--- Information provided ---

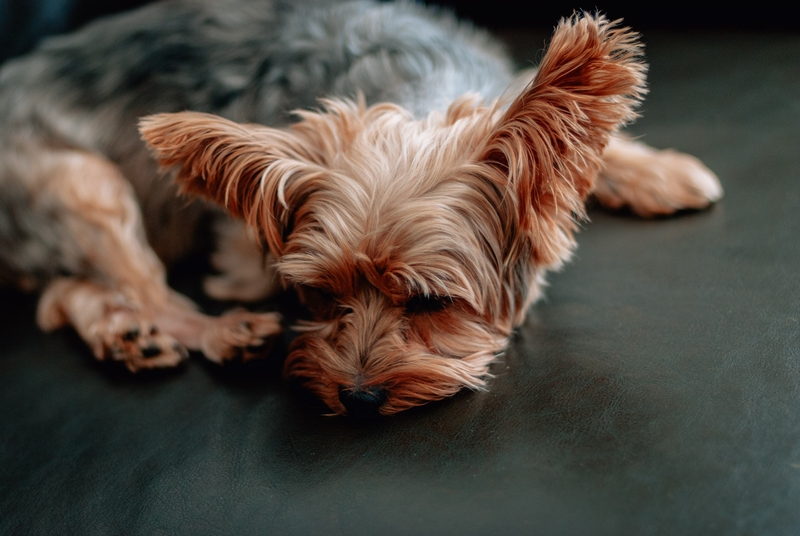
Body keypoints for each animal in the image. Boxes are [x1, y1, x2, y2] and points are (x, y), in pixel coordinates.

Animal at [0, 0, 720, 414]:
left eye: (432, 302)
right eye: (321, 296)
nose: (360, 397)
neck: (411, 94)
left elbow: (580, 139)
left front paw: (661, 172)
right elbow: (240, 261)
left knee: (64, 294)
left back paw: (122, 336)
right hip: (78, 180)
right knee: (145, 291)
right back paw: (217, 331)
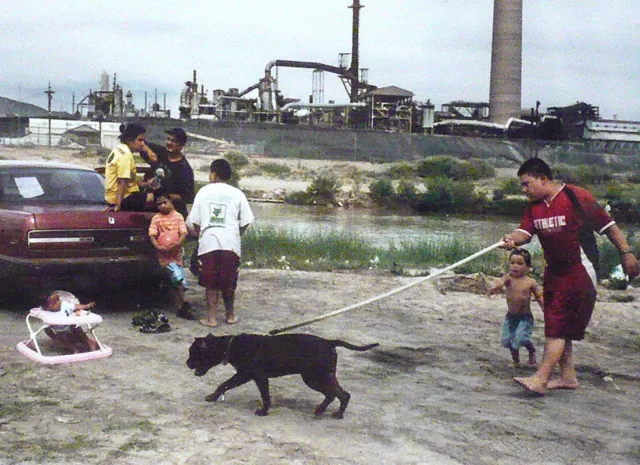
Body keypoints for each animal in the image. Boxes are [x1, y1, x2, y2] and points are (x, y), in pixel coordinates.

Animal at [185, 334, 378, 416]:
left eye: (194, 353)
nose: (187, 363)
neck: (230, 345)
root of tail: (329, 342)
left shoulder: (251, 375)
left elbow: (228, 385)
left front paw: (264, 411)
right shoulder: (249, 376)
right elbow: (225, 385)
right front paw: (213, 397)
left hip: (314, 378)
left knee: (335, 393)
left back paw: (333, 413)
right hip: (323, 376)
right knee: (341, 394)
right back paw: (327, 411)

---

Leave the images out and transcribe the remaining data above word for word.

- **Solution**:
Body keypoints for each animal in the image. Boxes are [x1, y1, x2, y2] and points are (x, y), in pixel coordinates.

Animal at [0, 0, 720, 414]:
left eye: (432, 302)
right eye: (321, 296)
nose: (360, 397)
neck: (411, 94)
left elbow: (580, 139)
left front paw: (661, 172)
right elbow: (240, 261)
left knee: (64, 294)
left back paw: (122, 336)
right hip: (78, 180)
right knee: (145, 291)
right back paw: (217, 331)
Body keypoints for each animal in the image. Boxes are [x1, y1, x2, y2] and points are (x, y), in pixel coordinates.

Animal at [185, 334, 378, 416]:
left eye: (194, 353)
nose: (187, 363)
neck: (230, 345)
root of tail: (329, 342)
left shoulder: (251, 375)
left elbow: (228, 385)
left front paw: (264, 411)
right shoulder: (249, 376)
right elbow: (225, 385)
right front paw: (213, 397)
left hip: (314, 378)
left knee: (335, 393)
left back paw: (333, 413)
right hip: (323, 376)
right knee: (341, 394)
right back paw: (327, 411)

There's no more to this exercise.